Il Popolo della Famiglia Umbria condanna con fermezza la decisione del sindaco di Perugia, Vittoria Ferdinandi, di firmare gli atti anagrafici per il riconoscimento di cinque bambine come figlie di due madri. Si tratta di una scelta ideologica, priva di fondamento normativo, che strumentalizza i bambini e oltrepassa i poteri del Comune. Nessuna legge prevede il riconoscimento automatico della “madre intenzionale”.
La sentenza n. 68/2025 della Corte Costituzionale, citata dalla Ferdinandi, non ha introdotto alcuna norma immediatamente applicabile. Ha semplicemente dichiarato incostituzionale il divieto assoluto di riconoscimento da parte della madre intenzionale, in casi specifici, rinviando esplicitamente al Parlamento la responsabilità di disciplinare la materia. Di conseguenza, non esiste oggi alcuna legge che obblighi i Comuni a trascrivere all’anagrafe due madri per lo stesso bambino.
Il Comune di Perugia agisce oltre i suoi poteri e con questo gesto, il sindaco si sostituisce di fatto al legislatore, trasformando un tema complesso e delicato in uno strumento di propaganda politica. Nessuna sentenza consente a un’amministrazione locale di riscrivere autonomamente lo stato di famiglia dei minori. L’iniziativa rischia di essere priva di validità giuridica, esponendo gli atti amministrativi a possibili impugnative e creando incertezza giuridica a danno degli stessi bambini.
I bambini non sono strumenti di rivendicazione. È inaccettabile che minori innocenti vengano utilizzati come simboli di battaglie ideologiche.
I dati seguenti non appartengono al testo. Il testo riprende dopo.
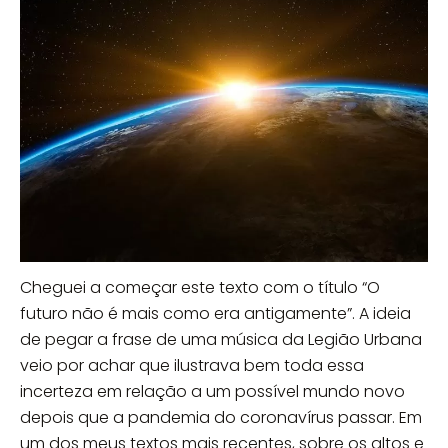
Cheguei a começar este texto com o título “O
futuro não é mais como era antigamente”. A ideia
de pegar a frase de uma música da Legião Urbana
veio por achar que ilustrava bem toda essa
incerteza em relação a um possível mundo novo
depois que a pandemia do coronavírus passar. Em
um dos meus textos mais recentes, sobre os altos e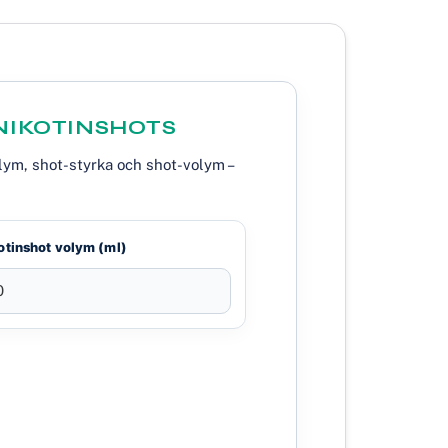
NIKOTINSHOTS
olym, shot-styrka och shot-volym –
otinshot volym (ml)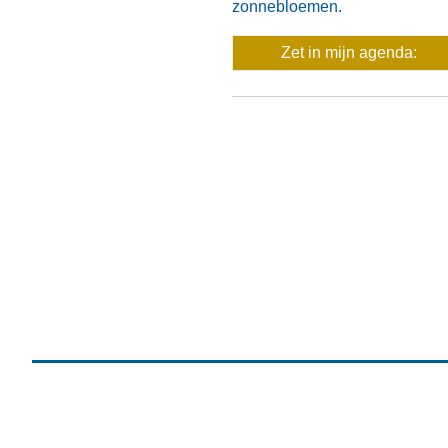
zonnebloemen.
Zet in mijn agenda: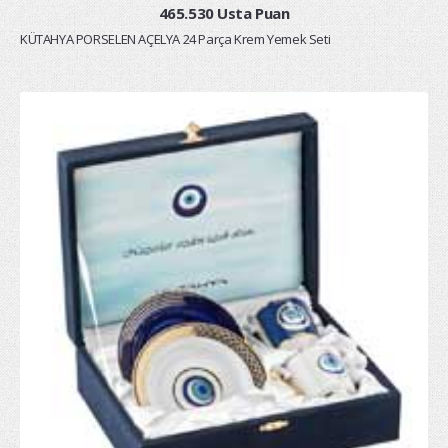
465.530 Usta Puan
KÜTAHYA PORSELEN AÇELYA 24 Parça Krem Yemek Seti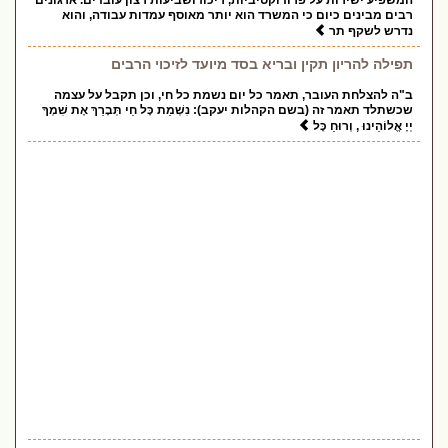
המשפיע ישירות על פרודוקטיביות, ריכוז ושביעות רצון עובדים. ארגונים
רבים מבינים כיום כי המשרד הוא יותר מאוסף עמדות עבודה, והוא
נדרש לשקף תר
תפילה להריון תקין ובריא בסד מיועד לזיכוי הרבים
ב"ה להצלחת העובר, תאמר כל יום נשמת כל חי, וכן תקבל על עצמה
שכשתלד תאמר זה (בשם הקהלות יעקב): נִשְׁמַת כָּל חַי תְּבָרֵךְ אֶת שִׁמְךָ
יְיָ אֱלוֹהֵינוּ , וְרוּחַ כָּל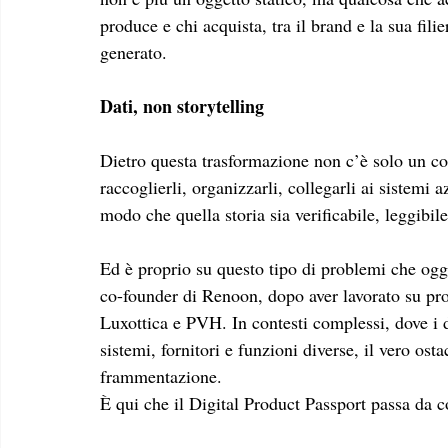
produce e chi acquista, tra il brand e la sua filie
generato.
Dati, non storytelling
Dietro questa trasformazione non c’è solo un cod
raccoglierli, organizzarli, collegarli ai sistemi az
modo che quella storia sia verificabile, leggibile 
Ed è proprio su questo tipo di problemi che oggi
co-founder di Renoon, dopo aver lavorato su pro
Luxottica e PVH. In contesti complessi, dove i da
sistemi, fornitori e funzioni diverse, il vero os
frammentazione. 
È qui che il Digital Product Passport passa da co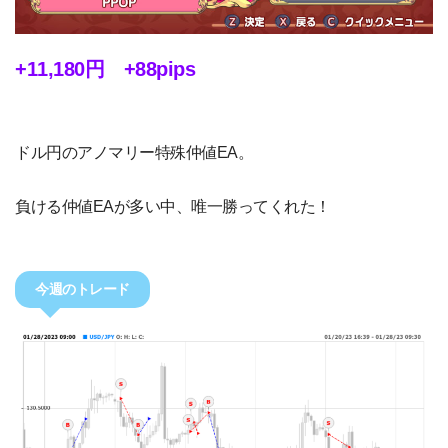
+11,180円 +88pips
ドル円のアノマリー特殊仲値EA。
負ける仲値EAが多い中、唯一勝ってくれた！
今週のトレード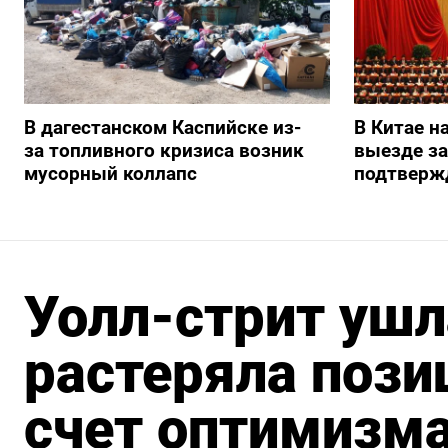
В дагестанском Каспийске из-
В Китае н
за топливного кризиса возник
выезде з
мусорный коллапс
подтверж
Уолл-стрит ушл
растеряла пози
счет оптимизма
Il riconoscimento della maternità non può fondarsi su una semplice “intenzione”, ma deve avere una base concreta: biologica o adottiva, nei limiti previsti dalla legge.
L’interesse del minore non si tutela con atti simbolici, ma con certezze giuridiche, stabilità e verità affettiva, con la figura del padre viene cancellata con un semplice atto amministrativo, contribuendo a sgretolare progressivamente la figura paterna, riducendola a un’opzione trascurabile. Una società che cancella il padre non costruisce uguaglianza, ma genera squilibri profondi nei legami affettivi, educativi e identitari.
Non si tratta di garantire più diritti, ma di privare i bambini di un riferimento essenziale per la loro crescita. Ogni bambino ha diritto a una madre e a un padre, non per ideologia, ma per natura e per equilibrio umano.
Il nostro è un appello al legislatore: serve una riforma chiara, non iniziative propagandistiche. Come Popolo della Famiglia sollecitiamo il Parlamento ad affrontare con serietà e responsabilità la questione della filiazione in coppie omosessuali, senza delegare a iniziative locali una materia tanto delicata. Il diritto del bambino ad avere un padre e una madre è un principio fondativo, tutelato dalla nostra Costituzione e dalla stessa antropologia umana. Non accettiamo che venga progressivamente cancellato da provvedimenti unilaterali e privi di copertura legislativa.